● **页面正文**
::::::::::
因此,AAV的产量瓶颈亟待打破。在生产上游改进、创新,提高AAV产率是目前降低目前基因治疗生产成本的关键点之一。目前,三质粒转染法简单、快速,是被广泛采用的AAV生产方法。该方法涉及使用三个质粒共转染HEK293细胞:一个辅助质粒pADhelper,提供四个腺病毒元件;一个辅助质粒pRC,提供AAV的Rep和Cap蛋白编码序列,其中Rep蛋白负责AAV基因组的复制与协助AAV基因组颗粒的组装,Cap蛋白组成AAV外壳;一个包括目的序列的质粒,可简称为pGOI,目的序列的上下游各有一个天然AAV基因组中的5’ITR和3’ITR序列。
通常情况下,一个AAV血清型X的pRC质粒中编码序列由来自AAV2的Rep2和编码AAVX的外壳蛋白CapX组成,P5启动子是启动Rep、Cap表达的关键启动子,通常P5启动子置于RepCap编码前,如图2中“P5+RC”所示。X.Xiao等人曾报道在RC的上下游各放置一个P5启动子,可以提高AAV的产率[1]。在目的质粒pGOI中,置于目的基因(或者目的序列)的上下游的ITR,其单个序列全长145bp,被认为与AAV基因组的复制与引导包装相关。因为ITR中存在反向自互补序列,因此在单链DNA的状况下会自互补形成T形的双链结构。T.R.Flotte等人曾发现完整的ITR具有启动子活性,驱动CFTR基因的表达[2]。但是,就驱动基因表达而言,ITR与传统启动子相比,仅具有非常低的转录活性[3]。
发明内容
一方面,本文提供了一种用于制备重组腺相关病毒的辅助质粒,其包括:1)AAV的Rep和Cap蛋白编码序列;2)至少一个启动子序列;以及3)至少一个DA’序列或DA’序列的反向互补序列AD’序列。
在一些实施方案中,所述至少一个DA’或AD’序列位于Rep和Cap蛋白编码序列的上游。
在一些实施方案中,所述至少一个DA’或AD’序列位于所述Rep和Cap蛋白编码序列的下游。
在一些实施方案中,所述辅助质粒从5’至3’方向依次包括:
i)DA’或AD’序列、启动子序列以及Rep和Cap蛋白编码序列;
ii)DA’或AD’序列、启动子序列、Rep和Cap蛋白编码序列以及DA’或AD’序列;
iii)DA’或AD’序列、启动子序列、Rep和Cap蛋白编码序列、DA’或AD’以及启动子序列;或
iv)Rep和Cap蛋白编码序列、DA’或AD’序列以及启动子序列。
在一些实施方案中,所述启动子为P5启动子。
在一些实施方案中,所述P5启动子序列包括SEQ ID NO:2所示序列或与SEQ IDNO:2所示序列具有至少90%序列一致性的功能性变体。
在一些实施方案中,所述DA’序列包括SEQ ID NO:4所示序列或为与SEQ ID NO:4所示序列具有至少90%序列一致性的功能性变体。
::::::::::
● **所给数据**
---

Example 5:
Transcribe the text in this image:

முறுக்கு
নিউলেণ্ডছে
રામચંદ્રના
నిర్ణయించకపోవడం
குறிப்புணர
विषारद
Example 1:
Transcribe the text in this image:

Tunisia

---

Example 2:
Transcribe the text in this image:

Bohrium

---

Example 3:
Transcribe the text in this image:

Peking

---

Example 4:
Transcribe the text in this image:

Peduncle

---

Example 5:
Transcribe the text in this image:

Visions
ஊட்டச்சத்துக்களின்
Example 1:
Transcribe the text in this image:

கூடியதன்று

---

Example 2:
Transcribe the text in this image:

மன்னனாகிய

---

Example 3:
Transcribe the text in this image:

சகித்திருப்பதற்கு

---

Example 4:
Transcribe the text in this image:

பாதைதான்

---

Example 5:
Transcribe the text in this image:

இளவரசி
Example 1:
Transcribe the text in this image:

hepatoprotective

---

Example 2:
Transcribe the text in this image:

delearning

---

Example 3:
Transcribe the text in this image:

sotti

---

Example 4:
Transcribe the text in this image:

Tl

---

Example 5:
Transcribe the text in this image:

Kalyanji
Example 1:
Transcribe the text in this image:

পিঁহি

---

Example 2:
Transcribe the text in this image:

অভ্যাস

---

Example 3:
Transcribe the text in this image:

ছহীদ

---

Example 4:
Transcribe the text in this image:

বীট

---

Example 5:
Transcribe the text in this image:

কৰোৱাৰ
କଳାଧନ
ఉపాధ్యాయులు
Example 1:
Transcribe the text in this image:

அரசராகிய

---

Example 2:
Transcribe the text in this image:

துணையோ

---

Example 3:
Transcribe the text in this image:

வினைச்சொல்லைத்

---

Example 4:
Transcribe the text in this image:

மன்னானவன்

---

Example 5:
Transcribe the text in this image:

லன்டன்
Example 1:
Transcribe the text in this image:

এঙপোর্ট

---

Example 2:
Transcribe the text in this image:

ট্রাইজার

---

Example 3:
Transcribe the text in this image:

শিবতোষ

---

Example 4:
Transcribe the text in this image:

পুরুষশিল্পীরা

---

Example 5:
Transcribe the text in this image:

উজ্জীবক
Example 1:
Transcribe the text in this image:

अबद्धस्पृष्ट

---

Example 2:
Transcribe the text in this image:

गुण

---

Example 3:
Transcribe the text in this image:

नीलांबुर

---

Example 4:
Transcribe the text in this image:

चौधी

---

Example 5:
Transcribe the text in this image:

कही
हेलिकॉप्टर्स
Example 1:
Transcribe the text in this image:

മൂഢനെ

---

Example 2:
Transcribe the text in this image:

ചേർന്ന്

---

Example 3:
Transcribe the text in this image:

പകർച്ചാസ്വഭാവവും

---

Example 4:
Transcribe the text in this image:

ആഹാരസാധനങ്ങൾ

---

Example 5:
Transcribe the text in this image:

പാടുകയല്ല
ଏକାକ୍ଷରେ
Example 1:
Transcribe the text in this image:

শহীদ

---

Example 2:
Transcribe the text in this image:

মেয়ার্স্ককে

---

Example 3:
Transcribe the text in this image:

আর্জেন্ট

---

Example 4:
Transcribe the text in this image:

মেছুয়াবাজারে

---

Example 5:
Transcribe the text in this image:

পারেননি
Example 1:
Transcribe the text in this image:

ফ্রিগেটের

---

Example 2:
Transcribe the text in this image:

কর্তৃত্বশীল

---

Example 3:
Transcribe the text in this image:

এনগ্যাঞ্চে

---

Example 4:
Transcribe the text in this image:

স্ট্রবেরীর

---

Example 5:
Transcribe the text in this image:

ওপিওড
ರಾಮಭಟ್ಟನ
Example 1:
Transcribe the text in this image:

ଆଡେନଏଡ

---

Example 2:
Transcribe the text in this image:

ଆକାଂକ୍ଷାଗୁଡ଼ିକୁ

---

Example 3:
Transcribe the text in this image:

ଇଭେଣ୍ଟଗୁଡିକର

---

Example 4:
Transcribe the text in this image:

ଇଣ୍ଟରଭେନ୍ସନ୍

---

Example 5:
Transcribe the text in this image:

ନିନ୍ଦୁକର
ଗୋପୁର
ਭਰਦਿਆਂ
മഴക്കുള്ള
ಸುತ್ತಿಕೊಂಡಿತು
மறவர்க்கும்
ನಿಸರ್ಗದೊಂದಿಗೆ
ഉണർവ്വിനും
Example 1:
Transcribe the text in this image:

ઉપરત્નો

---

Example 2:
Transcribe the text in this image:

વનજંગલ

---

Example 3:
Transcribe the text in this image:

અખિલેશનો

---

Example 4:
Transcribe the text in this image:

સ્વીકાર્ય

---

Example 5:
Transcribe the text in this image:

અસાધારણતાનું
::::::::::
● **待完成任务**
从上方AAV辅助质粒专利说明的最后一句之后续写正文。

● **书面回答**
在一些实施方案中,所述AD’序列包括SEQ ID NO:3所示序列或为与SEQ ID NO:3所示序列具有至少90%序列一致性的功能性变体。
在一些实施方案中,所述Rep和Cap蛋白来自2型腺相关病毒。
另一方面,本文提供了一种提高重组腺相关病毒生产能力的方法,其包括使用上述辅助质粒转化宿主细胞。
本发明提出一类编码Rep/Cap(包括其所有血清型)辅助包装质粒,在加入AD’或DA’序列的情况下,可显著提升单细胞的AAV产量。
附图说明
图1为AAV基因组ITR结构示意图。
图2为实施例中研究DA’和AD’功能的实验设计示意图。
图3显示了实施例中检测的各组质粒的裂解液病毒滴度与对照载体的比较结果。
具体实施方式
除非另有说明,本文使用的所有技术和科学术语具有本领域普通技术人员所通常理解的含义。
腺相关病毒(adeno-associated virus,AAV):腺相关病毒最早在腺病毒(AdV)制剂中被发现,之后也在人体组织中找到。其属于微小病毒科(Parvoviridae)依赖病毒属(Dependoparvovirus),为结构简单的缺陷型病毒,复制需要辅助病毒(例如腺病毒)的参与。目前认为腺相关病毒不会导致任何人类疾病,这也是将其改造而用于基因治疗的基础。腺相关病毒的基因组大概为4.7kb,为单链DNA分子,包括两个阅读框(rep基因和cap基因)和位于基因组末端的两个反向末端重复(inverted terminal repeat,ITR)。rep基因编码用于病毒复制的多个蛋白(Rep78、Rep68、Rep52和Rep40),cap基因则编码衣壳蛋白的三个亚基(VP1、VP2和VP3)。ITR在腺相关病毒的复制和包装过程中起着关键作用,并且参与了病毒基因组在宿主基因组上的整合和逃逸过程。ITR序列(通常145bp)可形成T型结构。如图1所示,基于在T型结构上的位置,可将ITR序列划分出A、B、B’、C’、C、A’、D和D等多个区段。在序列上A和A’互补,B和B’互补,C和C’互补,D和D’互补。从结构上看,ITR序列包括两个臂回文(B-B’和C-C’)和一个长茎回文(A-A’)。D’区存在AAV基因组5’端,D区段存在于在3’端。
重组腺相关病毒(rAAV):指对野生型腺相关病毒的基因组进行了改进而获得的腺相关病毒。其通常具有野生型AAV的衣壳蛋白和结构,但基因组中的蛋白编码序列(rep和cap基因)被目的基因(例如治疗性基因)所替换,仅保留了两端的ITR序列。rAAV的一个重要用途是作为载体用于基因治疗。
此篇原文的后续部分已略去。